Questions ->
a - In the Drinfeld module excerpt below, what lower bound is given for the degree [K(φ[T]) : L]?
b - List every distinct field extension that the Drinfeld module excerpt below names in slash notation.
c - Extend the Drinfeld module excerpt beyond its final sentence.

Page extract ->
========================================
Now it's time to use our quoted propsition above to see that the Galois group is at least of order $(q + 1)q(q - 1)$.
This is enough for me to get the corresponding result on the Galois representation associated to the Drinfeld module $\phi_T$, so we shall stop here.

Ok, after supper, let me fill up the following up arguments.
So now, we see the Galois group of the splitting field $L$ of $f$ over $K$ has degree $\geq (q + 1)q(q - 1)$. Now for the extension $K(\phi[T])/K$, we break it into $K(\phi[T]) / L$ and $L/K$. The remaining mysterious extension is $K(\phi[T]) / L$, yet this is merely adding the $(q-1)$-th root of the roots of $f$ in $K^{\mathrm{alg}}$, so $[K(\phi[T]) : L] \geq q-1$. By the tower formula and the Galois correspondence, we see
$$
\operatorname{Gal}(K(\phi[T])/K) = [K(\phi[T]): K] \geq (q + 1)q(q - 1)^2.
$$
Now comes the essential role that Drinfeld module plays: it provides us with the injection
$$
\overline{\pi_T}: \operatorname{Gal}(K(\phi[T])/K) \hookrightarrow \operatorname{GL}_2(\mathbb{F}_q).
$$
It is then elementary to see that $\#(\operatorname{GL}_2(\mathbb{F}_q))=(q + 1)q(q - 1)^2$. So the monomorphism $\overline{\pi_T}$ is an isomorphism, as desired!

Remarks:

*

*There is still some questions that remains to be answered: the structure of the Galois group $L/K$? Though by the above arguments, we see that $\operatorname{Gal}(L/K)$ is a subgroup of $\operatorname{GL}_2(\mathbb{F}_q)$ of order $(q + 1)q(q - 1)$. But can we settle down the explicit group structure of $\operatorname{Gal}(L/K)$ by merely knowing its order? So may be we can ask: is the subgroup lattice of $\operatorname{GL}_n(\mathbb{F}_q)$ available for us now?
========================================
Information supplied ->
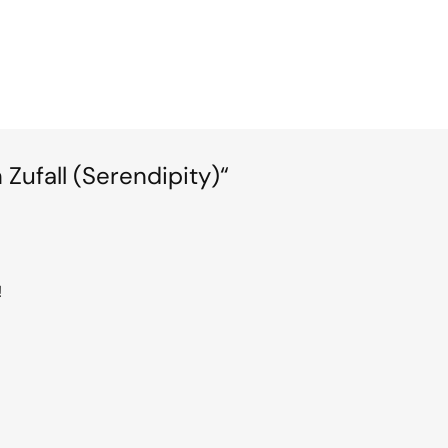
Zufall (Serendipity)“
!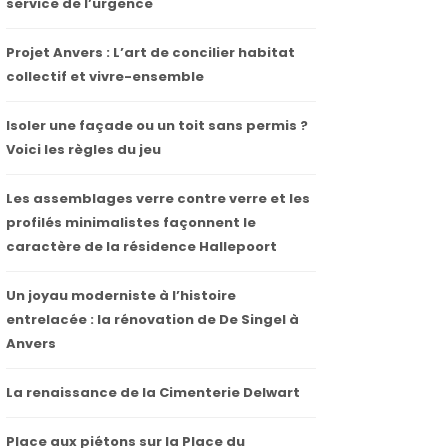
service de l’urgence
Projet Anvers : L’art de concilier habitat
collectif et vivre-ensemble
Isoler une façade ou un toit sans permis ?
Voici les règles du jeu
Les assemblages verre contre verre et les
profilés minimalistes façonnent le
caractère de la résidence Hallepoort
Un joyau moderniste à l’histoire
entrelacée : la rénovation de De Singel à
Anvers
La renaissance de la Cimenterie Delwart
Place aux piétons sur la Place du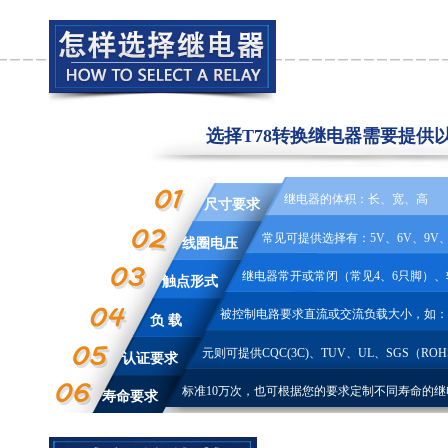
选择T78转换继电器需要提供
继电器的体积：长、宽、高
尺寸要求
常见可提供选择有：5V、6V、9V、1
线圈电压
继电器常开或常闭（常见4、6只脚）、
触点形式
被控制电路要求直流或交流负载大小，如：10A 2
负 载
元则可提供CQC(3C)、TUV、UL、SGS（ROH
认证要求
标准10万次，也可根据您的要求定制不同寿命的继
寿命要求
========================================
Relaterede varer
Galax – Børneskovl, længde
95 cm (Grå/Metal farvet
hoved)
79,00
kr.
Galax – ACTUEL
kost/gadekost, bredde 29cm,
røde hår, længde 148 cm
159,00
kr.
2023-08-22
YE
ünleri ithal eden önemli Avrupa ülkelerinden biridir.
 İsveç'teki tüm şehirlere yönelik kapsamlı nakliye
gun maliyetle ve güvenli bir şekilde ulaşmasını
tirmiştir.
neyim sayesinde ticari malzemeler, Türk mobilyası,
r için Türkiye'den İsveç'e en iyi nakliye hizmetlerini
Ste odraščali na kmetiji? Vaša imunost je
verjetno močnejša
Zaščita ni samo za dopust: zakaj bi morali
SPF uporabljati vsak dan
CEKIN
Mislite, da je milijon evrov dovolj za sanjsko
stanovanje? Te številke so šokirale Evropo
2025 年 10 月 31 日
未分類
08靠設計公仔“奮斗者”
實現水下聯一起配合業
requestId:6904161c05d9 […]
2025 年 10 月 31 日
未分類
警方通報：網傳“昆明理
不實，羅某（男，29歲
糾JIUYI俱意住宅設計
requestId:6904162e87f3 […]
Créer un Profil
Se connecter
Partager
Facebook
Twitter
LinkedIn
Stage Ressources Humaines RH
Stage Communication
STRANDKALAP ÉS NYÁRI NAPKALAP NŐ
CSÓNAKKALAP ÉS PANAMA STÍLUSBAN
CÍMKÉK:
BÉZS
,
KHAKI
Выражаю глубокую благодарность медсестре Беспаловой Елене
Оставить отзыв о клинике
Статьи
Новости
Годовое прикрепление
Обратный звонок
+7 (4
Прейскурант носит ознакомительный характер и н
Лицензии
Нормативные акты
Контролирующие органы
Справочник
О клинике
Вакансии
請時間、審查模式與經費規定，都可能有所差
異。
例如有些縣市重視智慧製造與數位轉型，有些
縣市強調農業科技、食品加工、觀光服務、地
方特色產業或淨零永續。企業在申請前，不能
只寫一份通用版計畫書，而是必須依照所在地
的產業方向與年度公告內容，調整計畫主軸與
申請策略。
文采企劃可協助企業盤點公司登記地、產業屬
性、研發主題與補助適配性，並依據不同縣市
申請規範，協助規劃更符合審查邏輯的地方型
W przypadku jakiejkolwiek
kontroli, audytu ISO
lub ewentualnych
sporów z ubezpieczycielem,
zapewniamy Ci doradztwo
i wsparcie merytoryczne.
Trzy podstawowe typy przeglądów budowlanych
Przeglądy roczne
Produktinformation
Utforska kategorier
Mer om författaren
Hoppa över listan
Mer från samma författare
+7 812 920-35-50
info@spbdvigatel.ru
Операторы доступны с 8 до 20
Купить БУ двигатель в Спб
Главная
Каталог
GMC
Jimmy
========================================
Outputs by task ->
a - [K(φ[T]) : L] ≥ q − 1.

b - K(φ[T])/K, K(φ[T])/L, L/K

c -
*Here we have an example showing that $\pi_T$ is surjective. But it seems that verifying an example of nonsurjective $\psi_T$ (for example, given in the post in the question part) is even more chanllenging. The main obstruction for me is that all the above arguments relies on counting, but for non-surjective $\pi_T$, getting a lower bound of $[L:K]$ that is strictly less than $\#(\operatorname{GL}_2(\mathbb{F}_q))$ does NOT help!
So I still get stuck here for the case $\psi_T$. ....
So maybe I should post another post in this site for the above questions in the remark, i.e.

*

*Describe the subgroup lattice of $\operatorname{GL}_n(\mathbb{F}_q)$ (or even for other reductive groups over finite fields)?

*The nonsurjective $\pi_T$ given by the Drinfeld module $\psi_T$.

Thank you all for paying attention to this post and providing encouraging helps!! :)